> [Reading text]
Men For All Seasons

Among the trees at Green Hill Cemetery, Doug Goldman picks up where Bill Craft left off

By Jim Dodson     Photographs by Doug Goldman

 

I’ve spent a lot of time out here,” says Doug Goldman. “Though I frankly can’t tell you how much exactly because I’m always so focused when I’m walking these grounds, regardless the season. There are so many amazing trees. As a result, I can never walk in a straight line,” he continues. “I’m always discovering something new and wandering off to look closely at it.”

Goldman laughs, starting down a row of mature ginko trees that line one of the main entry lanes to historic Green Hill Cemetery. The trees, which are an ancient species, look to be very old but Goldman estimates they’re only 35 to 40 years old.

“They were planted by Bill Craft. This cemetery was his showplace. He didn’t keep records of his planting — entirely in his head,” says an incredulous Goldman. “Bill was obsessed with planting trees and shrubs. But trees and shrubs change over time. That’s why I got involved, to identify and make his legacy more accessible to people.”

Bill Craft was a successful Greensboro insurance man by trade, but an amateur plant impresario who placed the green in Greensboro by single-handedly landscaping many of the city’s notable urban spaces, parks and greenways. Craft passed away in 2010.

Doug Goldman, who never met the man he admires, is a youthful 49-year-old USDA botanist and plant expert with advanced degrees from Cornell and the University of Texas, a former research associate at Harvard and London’s Kew Gardens. Over the past half decade he got to know and identify more than 900 different trees and shrubs within Green Hill’s fairly modest 51 acres of land.

> [Stored data]
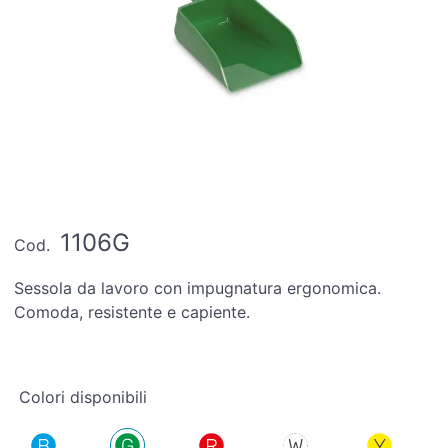
1106G
Cod.
Sessola da lavoro con impugnatura ergonomica.
Comoda, resistente e capiente.
Colori disponibili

> [Exercise requirements]
1. Return the passage of the Green Hill Cemetery article between "Men For All" and "40 years old.", inclusive, copied word for word.
2. Extend the Green Hill Cemetery article, picking up right after its final sentence.

> [Expected responses]
1.
Men For All Seasons

Among the trees at Green Hill Cemetery, Doug Goldman picks up where Bill Craft left off

By Jim Dodson     Photographs by Doug Goldman

 

I’ve spent a lot of time out here,” says Doug Goldman. “Though I frankly can’t tell you how much exactly because I’m always so focused when I’m walking these grounds, regardless the season. There are so many amazing trees. As a result, I can never walk in a straight line,” he continues. “I’m always discovering something new and wandering off to look closely at it.”

Goldman laughs, starting down a row of mature ginko trees that line one of the main entry lanes to historic Green Hill Cemetery. The trees, which are an ancient species, look to be very old but Goldman estimates they’re only 35 to 40 years old.

2.
The cemetery is the oldest in the Gate City, a historic burying ground dating from 1877, laid out in a traditional “garden style” common to 19th century, one of three active cemeteries the City of Greensboro owns and looks after. Two others are Maplewood, the historically African-American cemetery off Gillespie Street in East Greensboro and Forest Lawn, adjacent to Guilford Courthouse National Military Park. A fourth cemetery, Union, off lower South Elm Street, is maintained by Cemetery Superintendent Mike Moye’s eight-man crew, but it is inactive.

“Mike and his crew do a good job of maintenance considering how thin they are spread compared to years ago,” says Goldman as he sets off with a visitor on a walking tour of Green Hill’s soulful rolling terrain, a postage stamp of bucolic beauty wedged between the Gate City’s oldest neighborhoods.

“Once upon a time in America,” he explains, “people thought of cemeteries as gardens, resting places where nature and man came together. Given tightening municipal budgets, the priorities of cities have really changed. Now the game is to keep up with maintenance.” Goldman surveys the cemetery’s well-kept grounds before picking up the thread. “That’s why I got involved to help the Friends of Green Hill and Mike and his staff identify what all is out there — and help preserve what is here. Some of it is quite surprising and rare,” he adds. “Like no place else I know of.”

Partnered with the volunteer Friends, funded by public donations and support from the Friends of Greensboro Parks and Recreation Foundation Goldman collected data, made photographs in all seasons and created a state-of-the-art app and map with a GPS plant-identification system that allows visitors, trees lovers and folks who simply crave the peacefulness of a historic green space to quickly identify any tree or shrub on the premises. Goldman also designed and personally tagged almost every tree and shrub with a unique plant-friendly identification system.

“What Doug did as an unpaid volunteer, entirely on his own, is really a great gift to the city,” says Mike Moye, “to people everywhere who love plants and trees. You can come here in any season and learn amazing things about trees and see species that have no reason to be growing here. That’s the legacy of Bill Craft with help from Doug Goldman.”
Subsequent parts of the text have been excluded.